Thanksgiving in a time of fear and uncertainty

The first ThanksgivingTomorrow is Turkey Day and the beginning of the “most wonderful time of the year.” But this year, the economy’s in the tank; media company stocks (and company valuations) are bumping the bottom; and layoffs, buy-outs, and early retirements are everywhere. Uncertainty is the word of the day, which is actually a four-syllable word for fear.

The day after the holiday, many believe, will be telling. We’ll “learn” how consumers really feel based on what they spend. That news will propel us forward or cause us to slide deeper into the funk of 2008. That’s the way we are, or so the experts say. This is the “group think” of modernity. Study it. Categorize it. Label it. Shift it. Drive it. Manipulate it. And so it goes. Logic and reason can do no better, for they live within the world of the known. “If it exists, it can be measured,” is the first rule of science.

The brilliant mind of Kevin Kelly wrote about the origins of science a few weeks ago (The Origins of Progress, Anachronistic Science). If you want to expand your mind, read Kevin Kelly, for his is one of the most significant voices of contemporary culture. But Kelly uses science to try and answer a question about science that perplexes him: Why was science “discovered” in Western Civilization and not before? It’s a fascinating question, and one that is terribly important for us today, because we’re at the beginning of the post-modern, post-colonial era in the West.

I’ve been studying and writing about postmodernism for over ten years, and I see the conflicts of a culture in change everywhere. I actually prefer the term “postcolonial,” because, from a practical perspective, it fits better. Colonialism is a top-down, “teach a man to fish” philosophy ideally suited to the application of logic, reason and science. Where it runs into problems is when the top wants to maintain its position on top, but I digress.

The thing that Kelly refuses to acknowledge — as do most people of science — is the role of faith in the origins of science, and that brings me back to Thanksgiving 2008.

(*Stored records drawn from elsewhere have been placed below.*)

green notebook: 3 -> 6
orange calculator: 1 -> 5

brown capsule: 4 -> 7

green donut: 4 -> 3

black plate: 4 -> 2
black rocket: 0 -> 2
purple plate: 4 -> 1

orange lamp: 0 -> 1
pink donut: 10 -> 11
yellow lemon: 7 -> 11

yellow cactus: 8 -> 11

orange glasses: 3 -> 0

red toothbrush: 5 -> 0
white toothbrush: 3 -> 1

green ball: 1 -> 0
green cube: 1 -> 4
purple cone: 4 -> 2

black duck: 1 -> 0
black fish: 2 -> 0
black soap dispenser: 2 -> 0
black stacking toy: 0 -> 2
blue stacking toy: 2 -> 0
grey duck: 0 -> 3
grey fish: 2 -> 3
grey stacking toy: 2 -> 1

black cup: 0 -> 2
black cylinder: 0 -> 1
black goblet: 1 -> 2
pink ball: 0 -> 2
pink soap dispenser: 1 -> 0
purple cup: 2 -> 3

We’re in the midst of a second Gutenberg moment, in which knowledge (The Jewel of the Elites) is spreading throughout the globe like a giant mushroom cloud, and I would argue that this significantly will alter any future projections, just as the first Gutenberg moment did centuries ago.

As to why science came from Europe rather than China, I think it’s fair to point again to that first Gutenberg moment. Movable type was invented in both cultures at about the same time, but the difference is in what the printing press was used to create. The fundamentals of logic and science demand a degree of faith and a willingness to sacrifice for the greater good, and that came from the source of Western knowledge of the time: the Bible.

The only downside to science, is its tragic dismissal of that book and its place in history, for I believe it contains the source code for Western Civilization. When Wycliffe completed his common English language translation, he made this remarkable statement: “This book shall make possible government of the people, by the people and for the people.” (Aside: Lincoln lifted that from Wycliffe, so the American Civics Literacy quiz got it wrong.) Wycliffe’s claim is as true today as it was back then, for democracy requires an internal governor, which the faith of the people provided. It may seem like it’s missing in our culture today, but I don’t believe it.

Finally, man wants to be God, and it’s always been that way. This quest is what fuels all progress. We want immortality. We want to overcome time and distance. We want omniscience and power. Nothing wrong with any of that, but I would love to see science actually acknowledge it some day.

So as we stare uncertainty in the face this Thanksgiving holiday, let’s ask ourselves this: Is our faith in ourselves, our government and our institutions to figure all this out, or do we believe, as our forefathers did, in something bigger moving us forward? For me, Life is in charge, and while I certainly believe our gifts and talents play a big cultural role, I’m most thankful that something bigger than me influences everything else.

Besides, gas is now $1.69 a gallon here in Dallas. That alone ought to give each of us pause, for who could’ve imagined it just six months ago?